Pictures paired with source code:

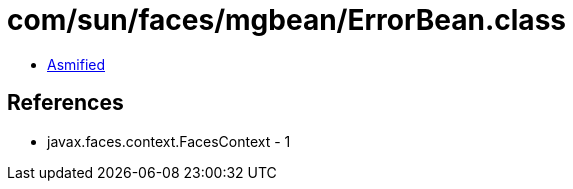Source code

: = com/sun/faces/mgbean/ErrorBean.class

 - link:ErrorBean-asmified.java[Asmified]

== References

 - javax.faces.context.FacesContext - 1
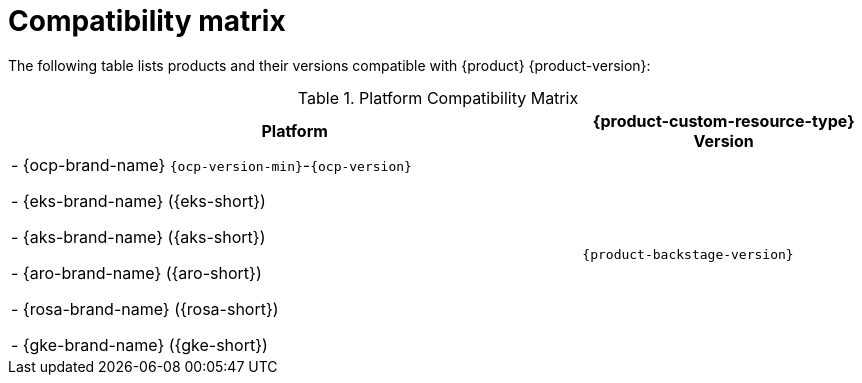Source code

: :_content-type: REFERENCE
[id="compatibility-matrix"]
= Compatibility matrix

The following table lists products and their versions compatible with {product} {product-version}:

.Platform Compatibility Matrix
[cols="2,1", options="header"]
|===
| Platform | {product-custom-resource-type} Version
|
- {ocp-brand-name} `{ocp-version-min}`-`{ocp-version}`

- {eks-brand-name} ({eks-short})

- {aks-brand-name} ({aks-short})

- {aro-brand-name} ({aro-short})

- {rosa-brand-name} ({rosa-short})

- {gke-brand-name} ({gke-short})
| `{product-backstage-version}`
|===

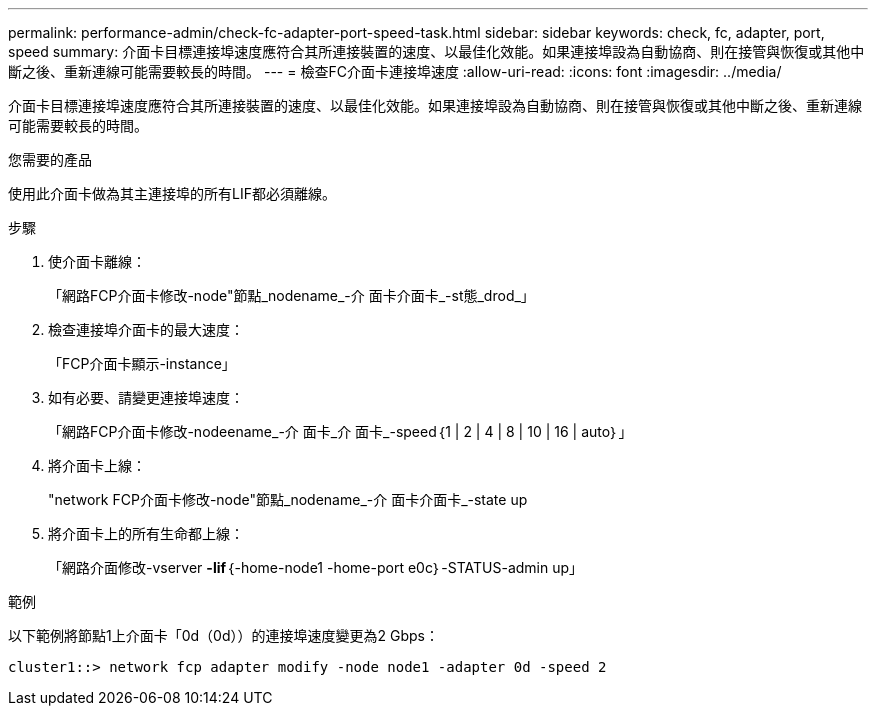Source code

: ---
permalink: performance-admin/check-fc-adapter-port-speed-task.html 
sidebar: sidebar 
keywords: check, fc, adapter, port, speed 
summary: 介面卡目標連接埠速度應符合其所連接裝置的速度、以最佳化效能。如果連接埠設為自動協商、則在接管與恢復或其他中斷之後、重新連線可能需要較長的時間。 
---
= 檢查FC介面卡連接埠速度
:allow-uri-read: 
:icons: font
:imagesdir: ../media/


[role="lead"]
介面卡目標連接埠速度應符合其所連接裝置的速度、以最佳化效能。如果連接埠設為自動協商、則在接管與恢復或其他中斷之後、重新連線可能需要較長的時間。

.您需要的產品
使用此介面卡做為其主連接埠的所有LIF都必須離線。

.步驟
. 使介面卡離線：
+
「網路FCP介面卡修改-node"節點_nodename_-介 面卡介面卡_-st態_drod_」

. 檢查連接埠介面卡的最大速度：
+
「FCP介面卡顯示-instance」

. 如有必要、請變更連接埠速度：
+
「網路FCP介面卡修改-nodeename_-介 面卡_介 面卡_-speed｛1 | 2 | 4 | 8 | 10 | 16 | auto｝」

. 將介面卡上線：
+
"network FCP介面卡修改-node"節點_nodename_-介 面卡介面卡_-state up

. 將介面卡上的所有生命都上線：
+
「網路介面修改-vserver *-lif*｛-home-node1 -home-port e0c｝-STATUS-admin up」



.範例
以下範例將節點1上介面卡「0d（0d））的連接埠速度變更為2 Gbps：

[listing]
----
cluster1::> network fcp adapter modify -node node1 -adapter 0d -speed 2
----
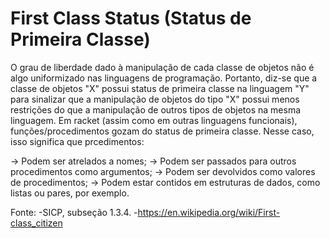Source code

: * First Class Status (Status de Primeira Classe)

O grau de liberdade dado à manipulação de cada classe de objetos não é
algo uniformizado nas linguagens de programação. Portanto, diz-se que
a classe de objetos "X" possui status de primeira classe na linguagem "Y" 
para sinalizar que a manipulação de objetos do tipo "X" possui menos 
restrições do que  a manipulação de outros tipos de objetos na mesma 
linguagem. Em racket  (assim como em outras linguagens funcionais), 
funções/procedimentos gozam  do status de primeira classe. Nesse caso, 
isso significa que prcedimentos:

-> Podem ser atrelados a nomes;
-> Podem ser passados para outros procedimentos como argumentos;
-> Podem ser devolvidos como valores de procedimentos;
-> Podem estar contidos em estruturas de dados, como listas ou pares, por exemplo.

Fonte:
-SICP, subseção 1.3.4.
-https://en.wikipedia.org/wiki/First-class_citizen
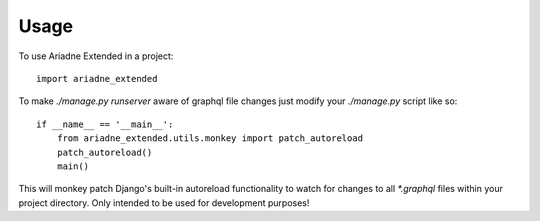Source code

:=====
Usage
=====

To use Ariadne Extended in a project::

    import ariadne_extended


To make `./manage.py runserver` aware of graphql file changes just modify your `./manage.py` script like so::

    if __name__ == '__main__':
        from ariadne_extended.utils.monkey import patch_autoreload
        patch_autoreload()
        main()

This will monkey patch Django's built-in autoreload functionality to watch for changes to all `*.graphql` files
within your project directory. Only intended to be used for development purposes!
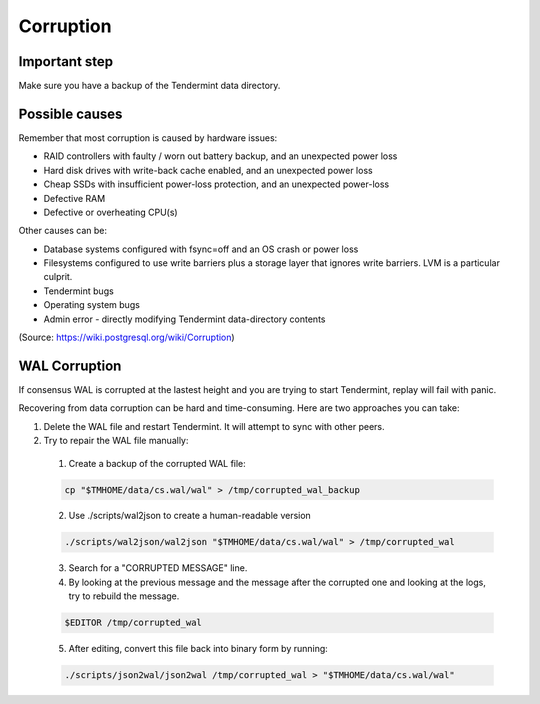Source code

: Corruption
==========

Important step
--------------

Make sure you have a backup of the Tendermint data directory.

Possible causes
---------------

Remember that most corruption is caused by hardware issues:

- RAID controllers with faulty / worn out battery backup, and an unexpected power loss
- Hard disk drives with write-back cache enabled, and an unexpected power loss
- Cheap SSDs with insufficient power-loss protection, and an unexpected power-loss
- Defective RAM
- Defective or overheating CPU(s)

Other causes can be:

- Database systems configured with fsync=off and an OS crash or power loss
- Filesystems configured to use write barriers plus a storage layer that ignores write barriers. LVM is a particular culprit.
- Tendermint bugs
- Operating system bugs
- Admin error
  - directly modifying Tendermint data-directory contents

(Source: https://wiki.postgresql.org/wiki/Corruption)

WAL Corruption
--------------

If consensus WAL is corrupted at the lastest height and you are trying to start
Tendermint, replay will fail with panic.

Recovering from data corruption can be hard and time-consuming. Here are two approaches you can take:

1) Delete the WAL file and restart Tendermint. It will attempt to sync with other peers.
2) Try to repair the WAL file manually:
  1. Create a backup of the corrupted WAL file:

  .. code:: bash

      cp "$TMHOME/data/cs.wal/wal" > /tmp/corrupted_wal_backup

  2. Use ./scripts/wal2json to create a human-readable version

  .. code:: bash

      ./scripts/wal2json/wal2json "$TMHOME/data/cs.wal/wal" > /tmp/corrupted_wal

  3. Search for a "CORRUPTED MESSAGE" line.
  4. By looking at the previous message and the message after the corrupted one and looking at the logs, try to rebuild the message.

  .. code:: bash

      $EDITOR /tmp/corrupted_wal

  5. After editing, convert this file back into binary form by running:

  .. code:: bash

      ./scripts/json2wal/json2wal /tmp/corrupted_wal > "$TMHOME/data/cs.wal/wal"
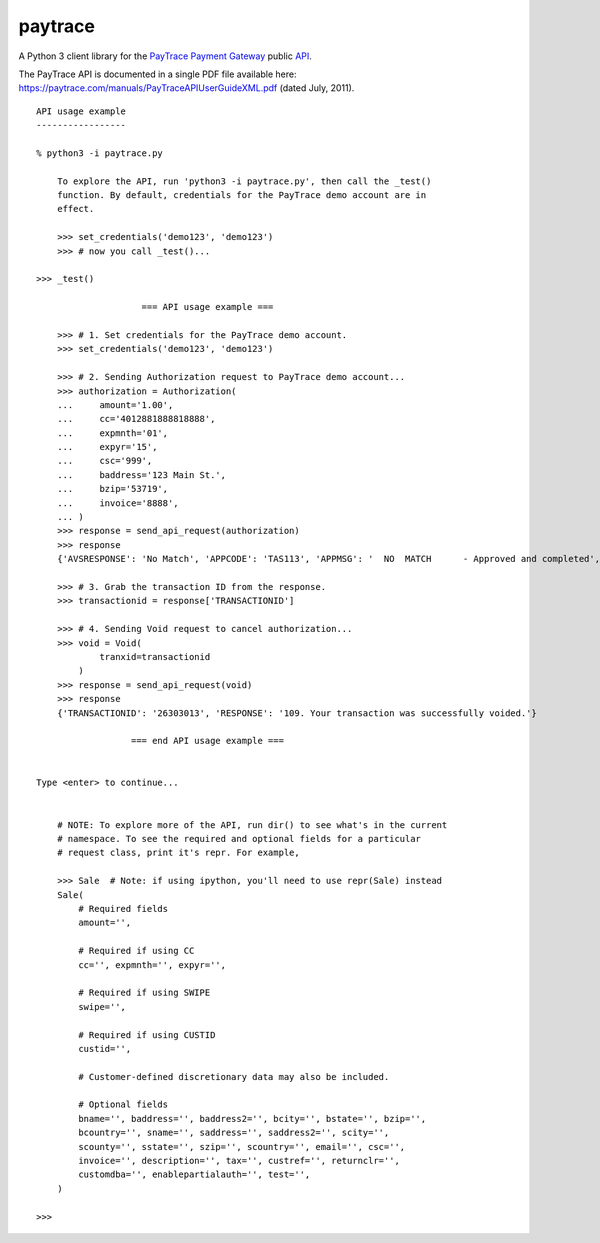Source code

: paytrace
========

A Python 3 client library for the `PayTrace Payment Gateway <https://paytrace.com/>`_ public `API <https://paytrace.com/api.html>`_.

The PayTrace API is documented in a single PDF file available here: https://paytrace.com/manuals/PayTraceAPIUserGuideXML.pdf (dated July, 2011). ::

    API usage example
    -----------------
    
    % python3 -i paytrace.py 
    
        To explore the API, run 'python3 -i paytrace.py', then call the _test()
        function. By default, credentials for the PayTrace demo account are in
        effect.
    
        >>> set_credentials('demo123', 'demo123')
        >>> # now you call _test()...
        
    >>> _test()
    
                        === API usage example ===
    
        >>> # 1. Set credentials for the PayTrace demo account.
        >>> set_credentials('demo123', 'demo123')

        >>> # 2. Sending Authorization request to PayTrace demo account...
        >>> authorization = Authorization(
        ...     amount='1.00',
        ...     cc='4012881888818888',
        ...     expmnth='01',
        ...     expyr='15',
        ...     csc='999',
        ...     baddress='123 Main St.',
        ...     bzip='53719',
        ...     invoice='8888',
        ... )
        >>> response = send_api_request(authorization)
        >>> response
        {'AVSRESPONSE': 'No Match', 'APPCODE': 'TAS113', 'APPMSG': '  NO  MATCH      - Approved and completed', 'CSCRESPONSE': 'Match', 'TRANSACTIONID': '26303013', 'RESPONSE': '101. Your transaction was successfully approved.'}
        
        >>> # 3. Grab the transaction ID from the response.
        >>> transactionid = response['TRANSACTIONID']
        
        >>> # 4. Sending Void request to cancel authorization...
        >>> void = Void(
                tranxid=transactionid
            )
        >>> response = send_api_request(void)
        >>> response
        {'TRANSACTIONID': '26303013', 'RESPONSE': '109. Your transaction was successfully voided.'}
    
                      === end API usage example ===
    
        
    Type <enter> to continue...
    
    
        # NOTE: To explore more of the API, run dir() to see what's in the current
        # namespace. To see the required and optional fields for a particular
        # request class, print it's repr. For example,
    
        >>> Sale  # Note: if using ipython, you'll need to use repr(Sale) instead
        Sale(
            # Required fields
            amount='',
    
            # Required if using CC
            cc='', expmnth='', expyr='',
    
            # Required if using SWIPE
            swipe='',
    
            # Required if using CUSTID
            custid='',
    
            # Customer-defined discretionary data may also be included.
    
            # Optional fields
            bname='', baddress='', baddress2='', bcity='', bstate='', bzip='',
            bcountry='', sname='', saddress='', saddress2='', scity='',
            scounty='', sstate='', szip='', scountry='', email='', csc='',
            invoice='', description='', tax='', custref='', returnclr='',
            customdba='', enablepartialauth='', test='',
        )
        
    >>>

TASK ITEM » All that the answer may hold is the lines from the one with "# Required if using CUSTID" through the end of the data, set down exactly as they appear.

WRITTEN RESPONSE »
            # Required if using CUSTID
            custid='',
    
            # Customer-defined discretionary data may also be included.
    
            # Optional fields
            bname='', baddress='', baddress2='', bcity='', bstate='', bzip='',
            bcountry='', sname='', saddress='', saddress2='', scity='',
            scounty='', sstate='', szip='', scountry='', email='', csc='',
            invoice='', description='', tax='', custref='', returnclr='',
            customdba='', enablepartialauth='', test='',
        )
        
    >>>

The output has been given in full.